CUDA FFT bug when 0 threads launched FFT fails whenever kernel launched with 0 threads

I’ve identified a bug in CUDA. Basically if you try to run an FFT after you launch a kernel with 0 threads the FFT fails.

Please observe the following fft.cu code example. This is for cuda 2.1 by the way.

[codebox]

#include <stdio.h>

#include <math_functions.h>

#include “cublas.h”

#include “cufft.h”

#include “cutil.h”

global void vec_set(float *v, unsigned off)

{

unsigned j = threadIdx.x + blockIdx.x * blockDim.x + off ;

unsigned j2 = j << 1 ;

v[j2] = 1.0 ;

v[j2+1] = 0.0 ;

}

int main(int argc, char *argv)

{

char ch ;

cublasInit() ;

#define NX 256

#define BATCH 1

dim3 block ;

dim3 grid ;

dim3 residual ;

block.x = NX ;

block.y = BATCH ;

grid.x = 1 ;

residual.x = 0 ;

residual.y = block.y ;

cufftHandle plan ;

cufftComplex *data ;

cudaMalloc((void**)&data, sizeof(cufftComplex)NXBATCH);

/* Create a 1D FFT plan. */

cufftPlan1d(&plan, NX, CUFFT_C2C, BATCH);

/* run a kernel */

vec_set<<<grid,block>>>((float *)data, 0) ;

/* a kernel with 0 threads. The next statement causes the FFT to fail */

vec_set<<<1,residual>>>((float *)data, block.x * grid.x) ;

/* Use the CUFFT plan to transform the signal in place. */

cufftExecC2C(plan, data, data, CUFFT_FORWARD);

/* Inverse transform the signal in place. */

cufftExecC2C(plan, data, data, CUFFT_INVERSE);

cublasShutdown() ;

printf(“Goodbye Cruel World\n”) ;

ch = getchar() ;

}

[/codebox]

The kernel launched with the residual dim3 box that has the zero dimension appears to be the culprit.

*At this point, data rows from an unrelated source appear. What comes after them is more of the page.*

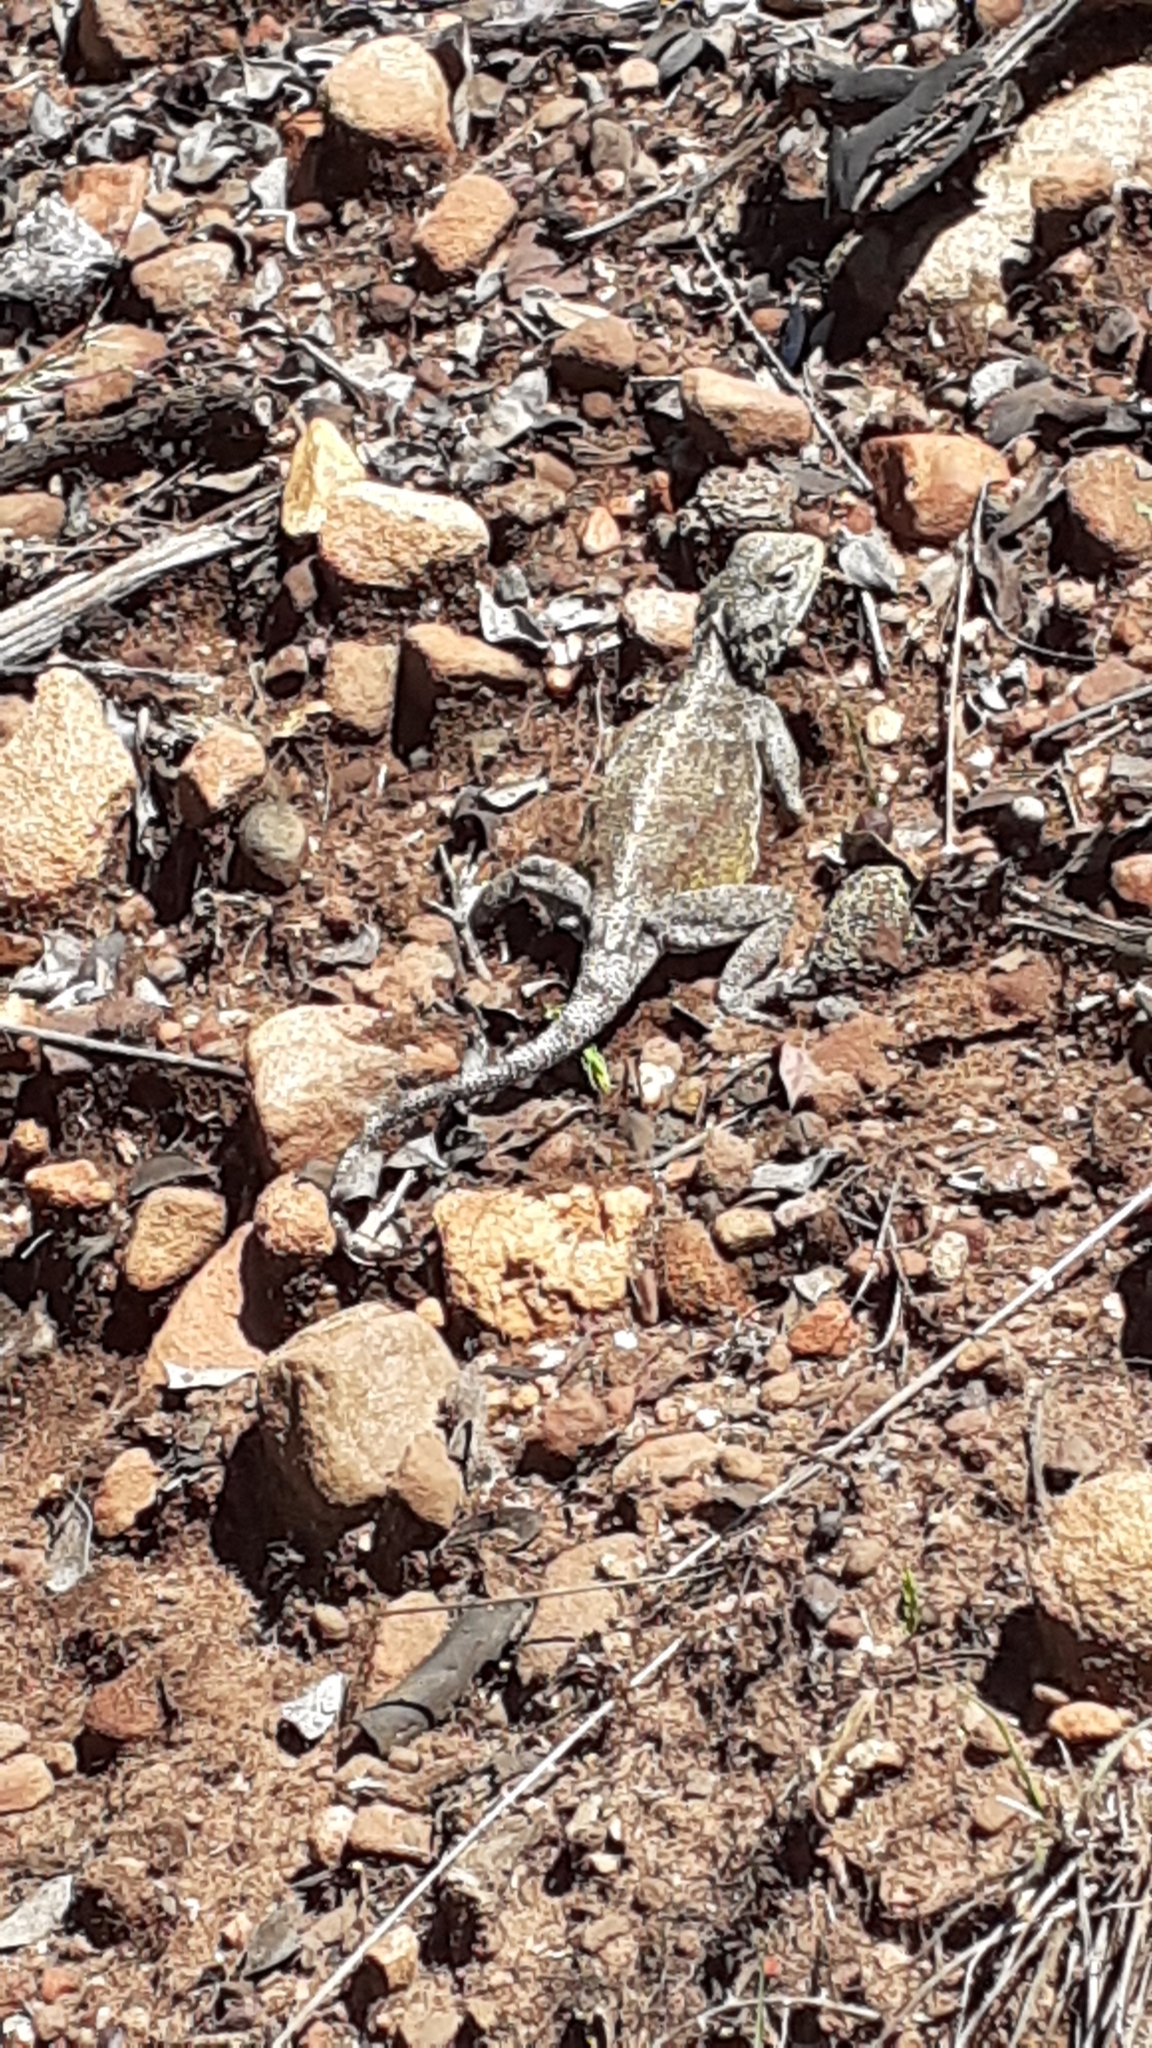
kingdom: Animalia
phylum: Chordata
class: Squamata
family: Agamidae
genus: Agama
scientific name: Agama atra
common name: Southern african rock agama
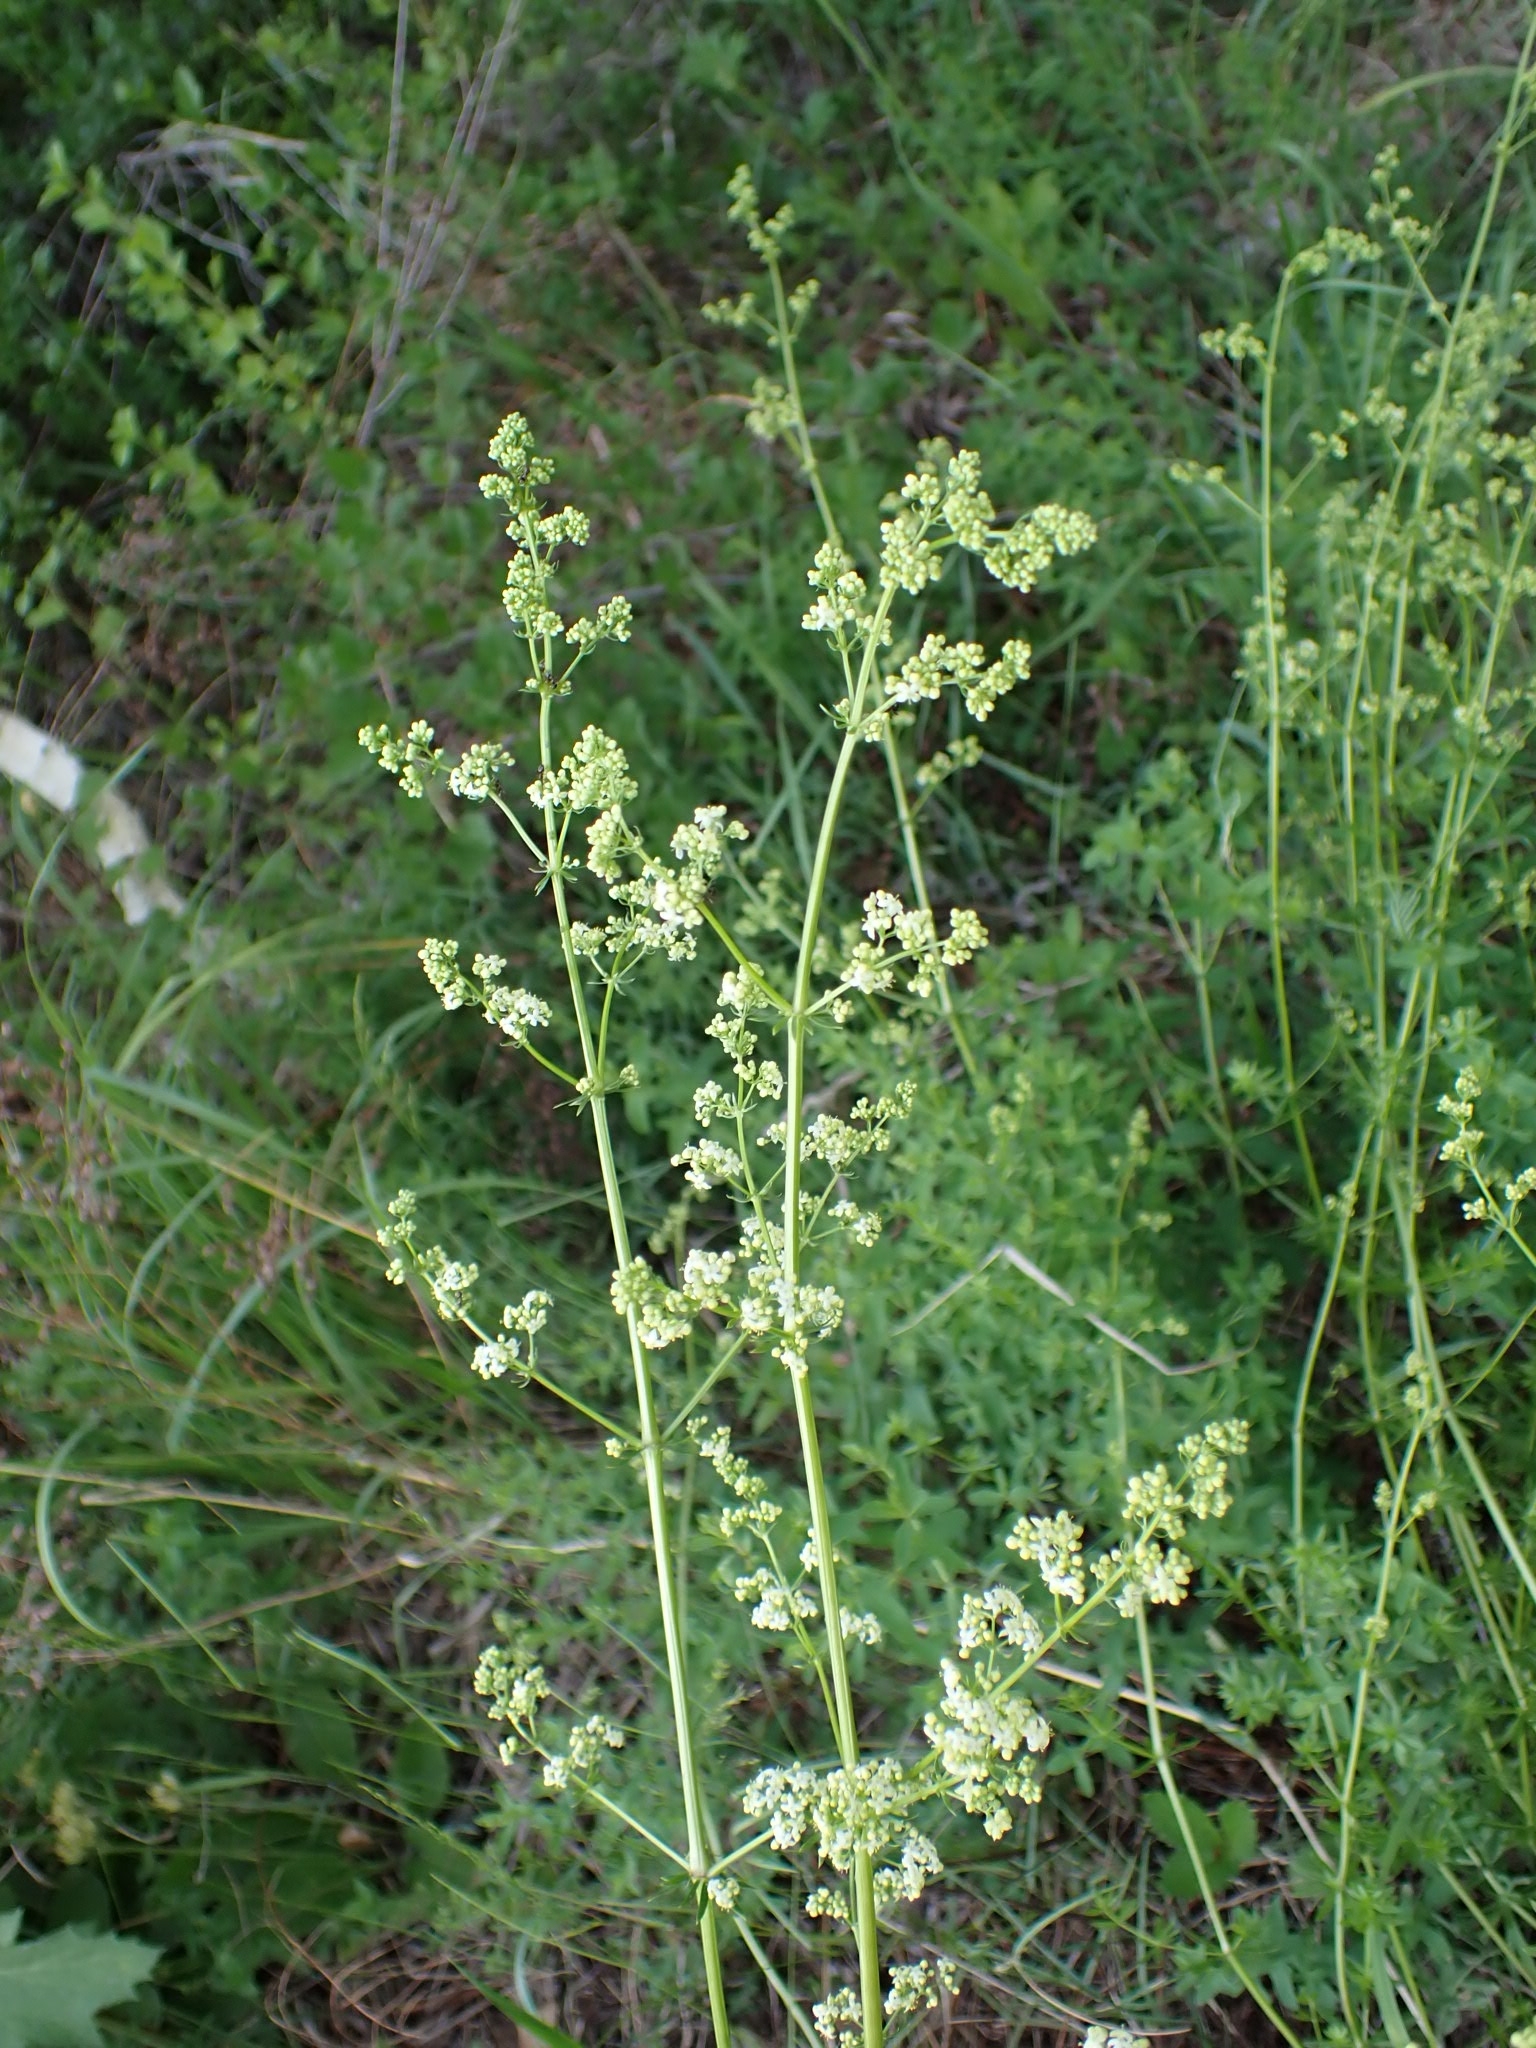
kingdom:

Execution fails with these errors:

cufft: ERROR: D:/Bld/rel/gpgpu/toolkit/r2.1/cufft/src/execute.cu, line 1070

cufft: ERROR: CUFFT_EXEC_FAILED

cufft: ERROR: D:/Bld/rel/gpgpu/toolkit/r2.1/cufft/src/cufft.cu, line 151

cufft: ERROR: CUFFT_EXEC_FAILED

Goodbye Cruel World

By the way the 0 threads instantiation has worked in all other contexts with nary a problem. So far it only kills the FFT call.